Your result will be the set of lines with "télévisée", copied from the material below.

....

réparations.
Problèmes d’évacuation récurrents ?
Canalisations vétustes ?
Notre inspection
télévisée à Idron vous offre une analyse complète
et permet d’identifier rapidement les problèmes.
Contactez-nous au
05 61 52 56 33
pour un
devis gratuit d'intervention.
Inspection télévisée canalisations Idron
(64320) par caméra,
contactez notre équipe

....

## RESULT FOR THIS EXERCISE
télévisée à Idron vous offre une analyse complète
Inspection télévisée canalisations Idron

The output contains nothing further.